RAW DATA

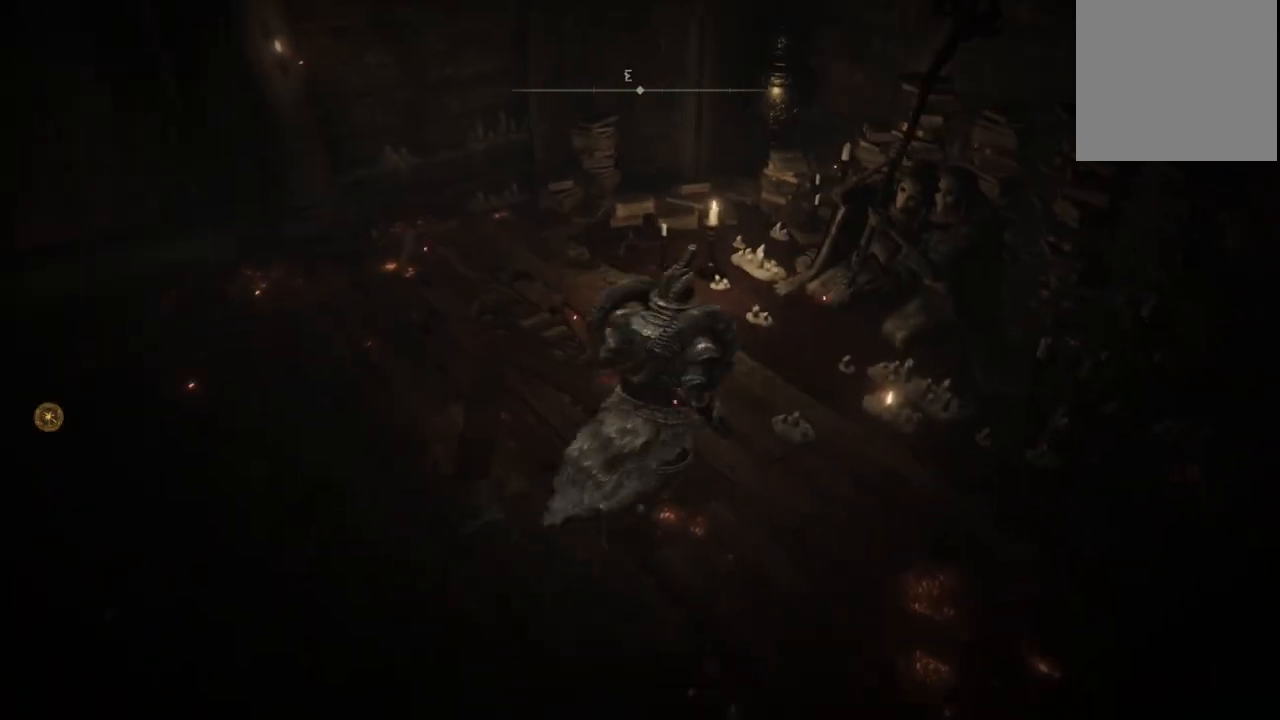
{"buttons": [], "left_stick": "center", "right_stick": "center", "events": [[233, "Y", "down"], [250, "left_stick", "center"], [400, "Y", "up"]]}
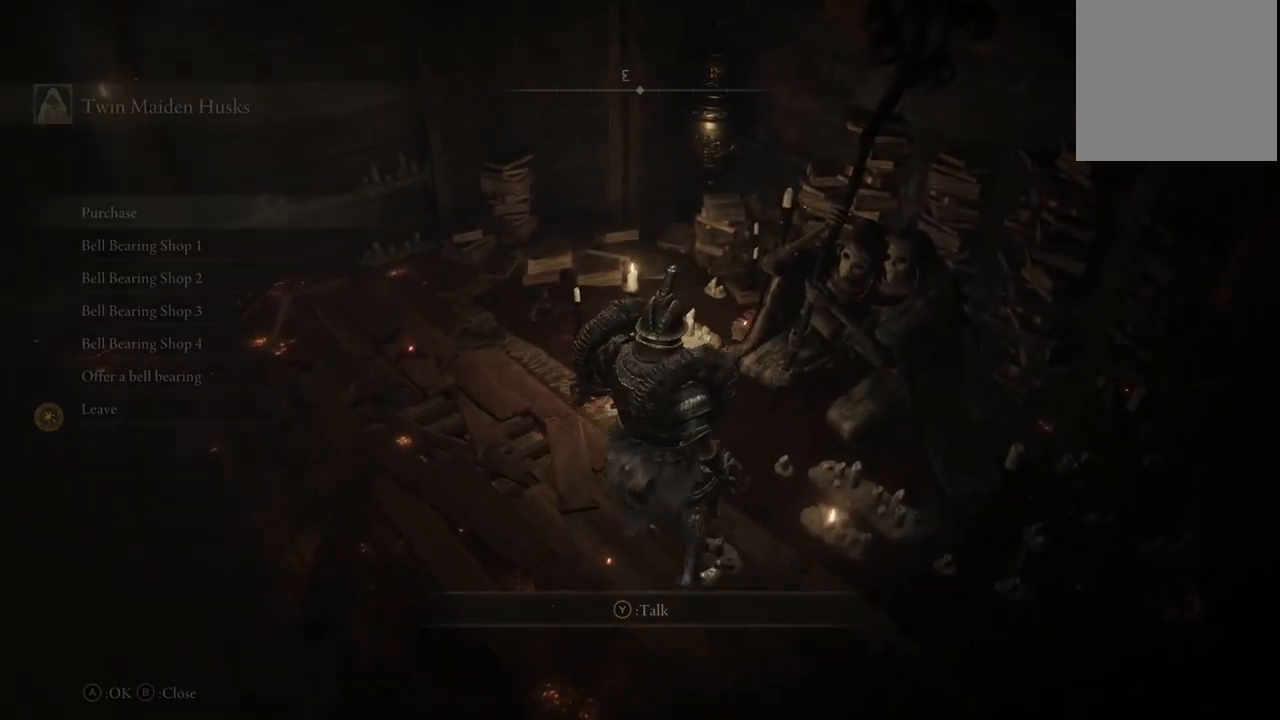
{"buttons": [], "left_stick": "center", "right_stick": "right", "events": [[200, "right_stick", "right"]]}
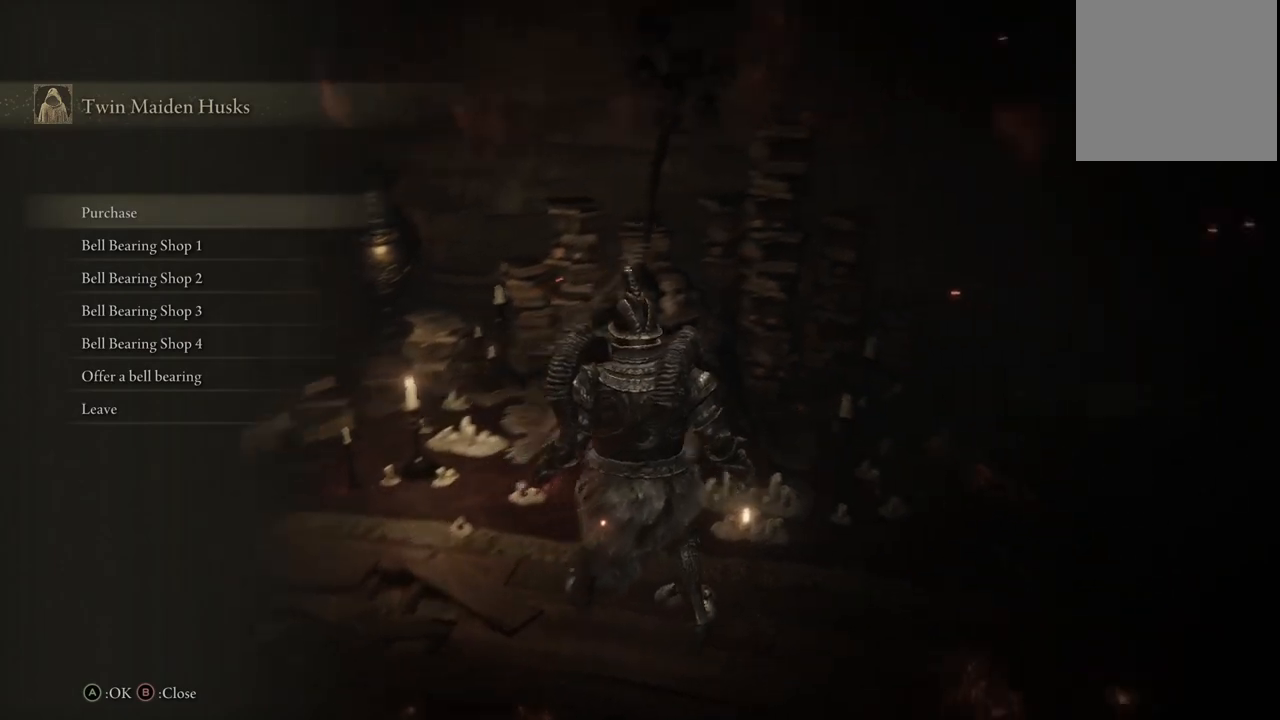
{"buttons": [], "left_stick": "center", "right_stick": "center", "events": [[100, "right_stick", "center"], [383, "DPAD_UP", "down"], [467, "DPAD_UP", "up"]]}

TASK DETAILS
Without the pictures, retype the whole of the material above exactly.

ANSWER SECTION
{"buttons": [], "left_stick": "center", "right_stick": "center", "events": [[233, "Y", "down"], [250, "left_stick", "center"], [400, "Y", "up"]]}
{"buttons": [], "left_stick": "center", "right_stick": "right", "events": [[200, "right_stick", "right"]]}
{"buttons": [], "left_stick": "center", "right_stick": "center", "events": [[100, "right_stick", "center"], [383, "DPAD_UP", "down"], [467, "DPAD_UP", "up"]]}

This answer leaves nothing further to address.